━━━ Records for processing ━━━

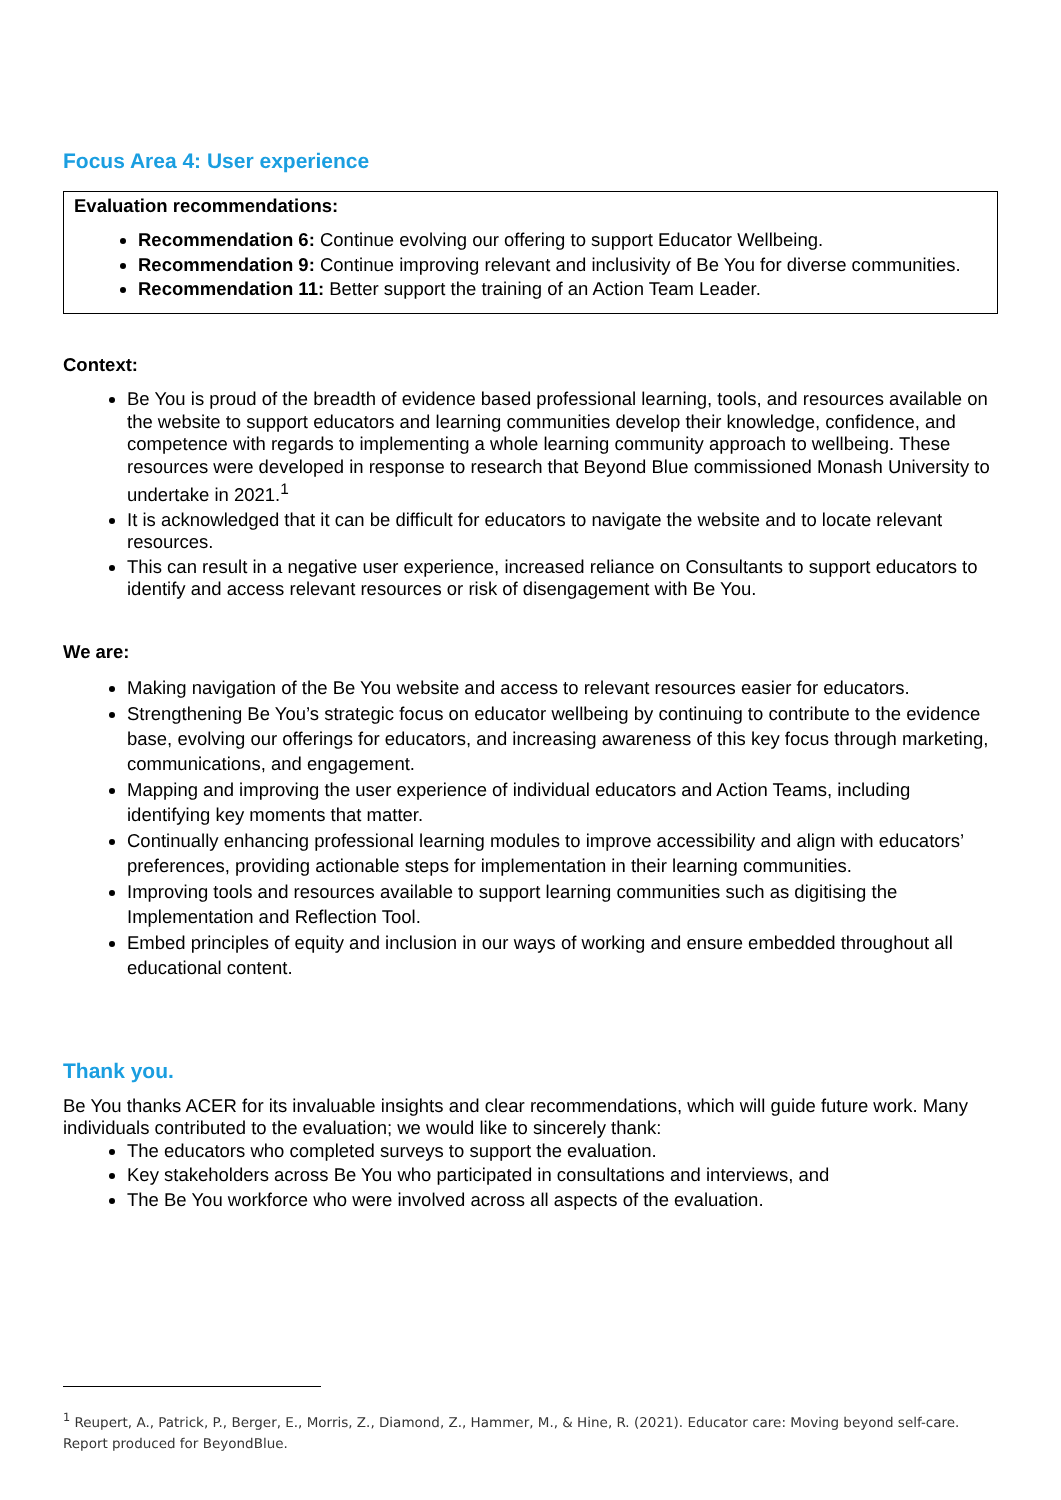Focus Area 4: User experience
Evaluation recommendations:
Recommendation 6: Continue evolving our offering to support Educator Wellbeing.
Recommendation 9: Continue improving relevant and inclusivity of Be You for diverse communities.
Recommendation 11: Better support the training of an Action Team Leader.
Context:
Be You is proud of the breadth of evidence based professional learning, tools, and resources available on the website to support educators and learning communities develop their knowledge, confidence, and competence with regards to implementing a whole learning community approach to wellbeing. These resources were developed in response to research that Beyond Blue commissioned Monash University to undertake in 2021.<sup>1</sup>
It is acknowledged that it can be difficult for educators to navigate the website and to locate relevant resources.
This can result in a negative user experience, increased reliance on Consultants to support educators to identify and access relevant resources or risk of disengagement with Be You.
We are:
Making navigation of the Be You website and access to relevant resources easier for educators.
Strengthening Be You’s strategic focus on educator wellbeing by continuing to contribute to the evidence base, evolving our offerings for educators, and increasing awareness of this key focus through marketing, communications, and engagement.
Mapping and improving the user experience of individual educators and Action Teams, including identifying key moments that matter.
Continually enhancing professional learning modules to improve accessibility and align with educators’ preferences, providing actionable steps for implementation in their learning communities.
Improving tools and resources available to support learning communities such as digitising the Implementation and Reflection Tool.
Embed principles of equity and inclusion in our ways of working and ensure embedded throughout all educational content.
Thank you.
Be You thanks ACER for its invaluable insights and clear recommendations, which will guide future work. Many individuals contributed to the evaluation; we would like to sincerely thank:
The educators who completed surveys to support the evaluation.
Key stakeholders across Be You who participated in consultations and interviews, and
The Be You workforce who were involved across all aspects of the evaluation.
<sup>1</sup> Reupert, A., Patrick, P., Berger, E., Morris, Z., Diamond, Z., Hammer, M., & Hine, R. (2021). Educator care: Moving beyond self-care. Report produced for BeyondBlue.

━━━

* **Problem to work on**: Lines above that have "Continue": copy each of them.

* **Answer section**:
Recommendation 6: Continue evolving our offering to support Educator Wellbeing.
Recommendation 9: Continue improving relevant and inclusivity of Be You for diverse communities.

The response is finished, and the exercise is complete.